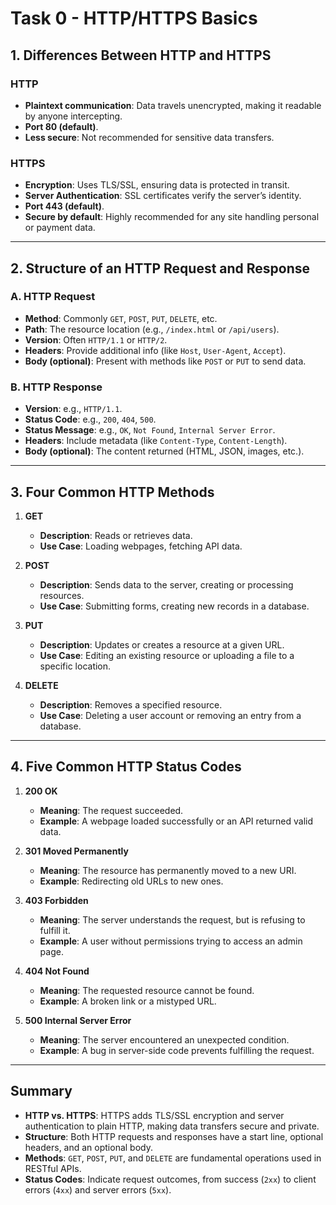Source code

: # Task 0 - HTTP/HTTPS Basics

## 1. Differences Between HTTP and HTTPS

### HTTP
- **Plaintext communication**: Data travels unencrypted, making it readable by anyone intercepting.
- **Port 80 (default)**.
- **Less secure**: Not recommended for sensitive data transfers.

### HTTPS
- **Encryption**: Uses TLS/SSL, ensuring data is protected in transit.
- **Server Authentication**: SSL certificates verify the server’s identity.
- **Port 443 (default)**.
- **Secure by default**: Highly recommended for any site handling personal or payment data.

---

## 2. Structure of an HTTP Request and Response

### A. HTTP Request

- **Method**: Commonly `GET`, `POST`, `PUT`, `DELETE`, etc.
- **Path**: The resource location (e.g., `/index.html` or `/api/users`).
- **Version**: Often `HTTP/1.1` or `HTTP/2`.
- **Headers**: Provide additional info (like `Host`, `User-Agent`, `Accept`).
- **Body (optional)**: Present with methods like `POST` or `PUT` to send data.

### B. HTTP Response

- **Version**: e.g., `HTTP/1.1`.
- **Status Code**: e.g., `200`, `404`, `500`.
- **Status Message**: e.g., `OK`, `Not Found`, `Internal Server Error`.
- **Headers**: Include metadata (like `Content-Type`, `Content-Length`).
- **Body (optional)**: The content returned (HTML, JSON, images, etc.).

---

## 3. Four Common HTTP Methods

1. **GET**  
   - **Description**: Reads or retrieves data.  
   - **Use Case**: Loading webpages, fetching API data.

2. **POST**  
   - **Description**: Sends data to the server, creating or processing resources.  
   - **Use Case**: Submitting forms, creating new records in a database.

3. **PUT**  
   - **Description**: Updates or creates a resource at a given URL.  
   - **Use Case**: Editing an existing resource or uploading a file to a specific location.

4. **DELETE**  
   - **Description**: Removes a specified resource.  
   - **Use Case**: Deleting a user account or removing an entry from a database.

---

## 4. Five Common HTTP Status Codes

1. **200 OK**  
   - **Meaning**: The request succeeded.  
   - **Example**: A webpage loaded successfully or an API returned valid data.

2. **301 Moved Permanently**  
   - **Meaning**: The resource has permanently moved to a new URI.  
   - **Example**: Redirecting old URLs to new ones.

3. **403 Forbidden**  
   - **Meaning**: The server understands the request, but is refusing to fulfill it.  
   - **Example**: A user without permissions trying to access an admin page.

4. **404 Not Found**  
   - **Meaning**: The requested resource cannot be found.  
   - **Example**: A broken link or a mistyped URL.

5. **500 Internal Server Error**  
   - **Meaning**: The server encountered an unexpected condition.  
   - **Example**: A bug in server-side code prevents fulfilling the request.

---

## Summary

- **HTTP vs. HTTPS**: HTTPS adds TLS/SSL encryption and server authentication to plain HTTP, making data transfers secure and private.
- **Structure**: Both HTTP requests and responses have a start line, optional headers, and an optional body.
- **Methods**: `GET`, `POST`, `PUT`, and `DELETE` are fundamental operations used in RESTful APIs.
- **Status Codes**: Indicate request outcomes, from success (`2xx`) to client errors (`4xx`) and server errors (`5xx`).
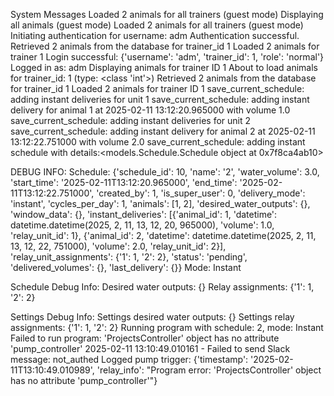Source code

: System Messages
Loaded 2 animals for all trainers (guest mode)
Displaying all animals (guest mode)
Loaded 2 animals for all trainers (guest mode)
Initiating authentication for username: adm
Authentication successful.
Retrieved 2 animals from the database for trainer_id 1
Loaded 2 animals for trainer 1
Login successful: {'username': 'adm', 'trainer_id': 1, 'role': 'normal'}
Logged in as: adm
Displaying animals for trainer ID 1
About to load animals for trainer_id: 1 (type: <class 'int'>)
Retrieved 2 animals from the database for trainer_id 1
Loaded 2 animals for trainer ID 1
save_current_schedule: adding instant deliveries for unit 1
save_current_schedule: adding instant delivery for animal 1 at 2025-02-11 13:12:20.965000 with volume 1.0
save_current_schedule: adding instant deliveries for unit 2
save_current_schedule: adding instant delivery for animal 2 at 2025-02-11 13:12:22.751000 with volume 2.0
save_current_schedule: adding instant schedule with details:<models.Schedule.Schedule object at 0x7f8ca4ab10>

DEBUG INFO:
Schedule: {'schedule_id': 10, 'name': '2', 'water_volume': 3.0, 'start_time': '2025-02-11T13:12:20.965000', 'end_time': '2025-02-11T13:12:22.751000', 'created_by': 1, 'is_super_user': 0, 'delivery_mode': 'instant', 'cycles_per_day': 1, 'animals': [1, 2], 'desired_water_outputs': {}, 'window_data': {}, 'instant_deliveries': [{'animal_id': 1, 'datetime': datetime.datetime(2025, 2, 11, 13, 12, 20, 965000), 'volume': 1.0, 'relay_unit_id': 1}, {'animal_id': 2, 'datetime': datetime.datetime(2025, 2, 11, 13, 12, 22, 751000), 'volume': 2.0, 'relay_unit_id': 2}], 'relay_unit_assignments': {'1': 1, '2': 2}, 'status': 'pending', 'delivered_volumes': {}, 'last_delivery': {}}
Mode: Instant

Schedule Debug Info:
Desired water outputs: {}
Relay assignments: {'1': 1, '2': 2}

Settings Debug Info:
Settings desired water outputs: {}
Settings relay assignments: {'1': 1, '2': 2}
Running program with schedule: 2, mode: Instant
Failed to run program: 'ProjectsController' object has no attribute 'pump_controller'
2025-02-11 13:10:49.010161 - Failed to send Slack message: not_authed
Logged pump trigger: {'timestamp': '2025-02-11T13:10:49.010989', 'relay_info': "Program error: 'ProjectsController' object has no attribute 'pump_controller'"}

Prompt:
Among the lines above, find those containing the word "Meaning" and copy each.

Finished exercise:
   - **Meaning**: The request succeeded.  
   - **Meaning**: The resource has permanently moved to a new URI.  
   - **Meaning**: The server understands the request, but is refusing to fulfill it.  
   - **Meaning**: The requested resource cannot be found.  
   - **Meaning**: The server encountered an unexpected condition.  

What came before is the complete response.